Easy, One-pot Hyderabadi Lamb Biryani (Gosht Biryani)

one-pot lamb biryani

Biryani is THE dish of Hyderabad, so after we got the crowd-pleaser Butter Chicken done and dusted, it made sense to make it session #2 for the Indian Home Cooking Lesson we gave last week.

I’m still perfecting my recipe and method (pressure cooker vs rice cooker vs dutch oven vs combo ….), but last night was great so not only am I definitely writing it down, I’m sharing it.  It makes a enough for 2 hungry families of 4, and if you have other dishes along side you may end up with leftovers (which will be even better the next day…).
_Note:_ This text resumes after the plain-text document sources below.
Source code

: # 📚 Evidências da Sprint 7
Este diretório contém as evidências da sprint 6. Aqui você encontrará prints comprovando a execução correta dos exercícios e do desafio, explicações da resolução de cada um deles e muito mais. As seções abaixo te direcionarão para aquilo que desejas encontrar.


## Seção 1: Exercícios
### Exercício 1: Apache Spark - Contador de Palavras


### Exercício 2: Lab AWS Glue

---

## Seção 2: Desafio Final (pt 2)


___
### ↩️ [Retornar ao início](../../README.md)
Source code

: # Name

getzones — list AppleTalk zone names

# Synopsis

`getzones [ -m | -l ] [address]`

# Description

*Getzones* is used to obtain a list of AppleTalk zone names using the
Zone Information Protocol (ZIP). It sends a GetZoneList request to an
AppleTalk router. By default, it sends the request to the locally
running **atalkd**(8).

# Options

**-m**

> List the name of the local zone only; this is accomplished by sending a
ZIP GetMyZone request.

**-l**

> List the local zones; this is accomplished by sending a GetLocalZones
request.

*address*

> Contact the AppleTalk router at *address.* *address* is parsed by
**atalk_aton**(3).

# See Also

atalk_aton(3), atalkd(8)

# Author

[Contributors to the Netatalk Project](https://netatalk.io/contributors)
[Update 17Nov17: I’ve updated this to reflect the perfected recipe, later posted again here as part of a Culture Capsule.]

 

Ingredients

  • 5 tbsp ghee (or 5 tbsp of butter, nearly browned)
  • 4 cups chopped onions
  • 1 lg cinnamon stick, broken into a few pieces
  • 5 tbsp ginger-garlic paste (homemade best, in 1:1 ratio)
  • 2 tbsp garam masala
  • 2 tsp coriander
  • 1 tsp ground cumin
  • 1/2 tsp chili powder
  • 1/2 tsp turmeric
  • 3 finely chopped tomatoes
  • 2 tbsp salt
  • 3 lbs leg of lamb, chopped into 1-inch pieces and cooked along w/ bone
  • 2.5 cups basmati rice
  • 3 cups water
  • optional accompaniment: raita or plain yogurt

Process

  1. Prep: Finely chop onions (by hand) and tomatoes (by food processor, if desired), cut up lamb (if you forgot to ask the butcher to do it for you, as we sometimes do), and put all spices & salt in a small bowl to keep at the ready.
  2. In a large pressure cooker*, melt the butter over medium heat, and when bubbling stops, add the onion.
  3. Cook the onions until golden brown, stirring frequently.
  4. Add ginger-garlic paste and fry for about 45 seconds, then add spices and fry for a minute, scraping up any browned bits.
  5. Add tomatoes, continuing to scrape up any browned bits from the bottom of the pressure cooker pan. Cook until tomatoes start to break down and some water evaporates.
  6. Add lamb and sort of brown a teeny bit, mainly getting it covered in the onion/tomato/spices.
  7. Add 2 cups of water* and give it a stir to combine.
  8. Cover/lock pressure cooker and increase heat to high until it come up to pressure, then lower it without losing the pressure.  Cook for 6 minutes, then turn off the heat and quick-release the pressure.
  9. When pressure is released, open the cooker, add 1 cup of boiling water, and give it a stir.  Then add the rice, but only stir it enough to barely get rice covered (not to get it to the bottom where it will stick.
  10. Cover/lock pressure cooker a second time, and increase heat to high until it come up to pressure, then lower it without losing the pressure.  Cook for 3 minutes, turn off the heat, and allow it pressure to release naturally (another 10 minutes or so).
  11. When it is time to open it, I hope it’s perfect like our was. Give it a gentle stir.  If any rice is stuck to the bottom it may need a tiny bit more water mainly to just scrape any tomatoes or rice that may be sticking to the bottom.

Notes

  • I don’t have any relationship w/ Fagor but I do highly recommend their pressure cooker.  I bought it 5 years ago after seeing it reviewed on Cooks Illustrated.  I’d definitely recommend the 8 quart size so that you can make big batches of things and freeze some. The book it now comes w/ via the above Amazon link is great, too.  The mac-n-cheese recipe was life-changing.
  • I resisted the urge to brown the lamb (I again checked that no recipes that I consulted did so) and I’m finally satisfied that it’s not needed.  I have a mental note to look into browning of lamb vs beef, and browning in this sort of usage.  Will report back!
  • I again tried my food processor to speed along the chopping.  I found that the grater was good to get the tomato small but not puree, but the grater wasn’t as good an idea for the onions because it released too much liquid from the onions which took longer to brown (I think this could have been under an hour otherwise!) . That said, I may play one last time w/ the slicer on the food processor, then maybe pulsing a time or 2… Again, I’ll report back!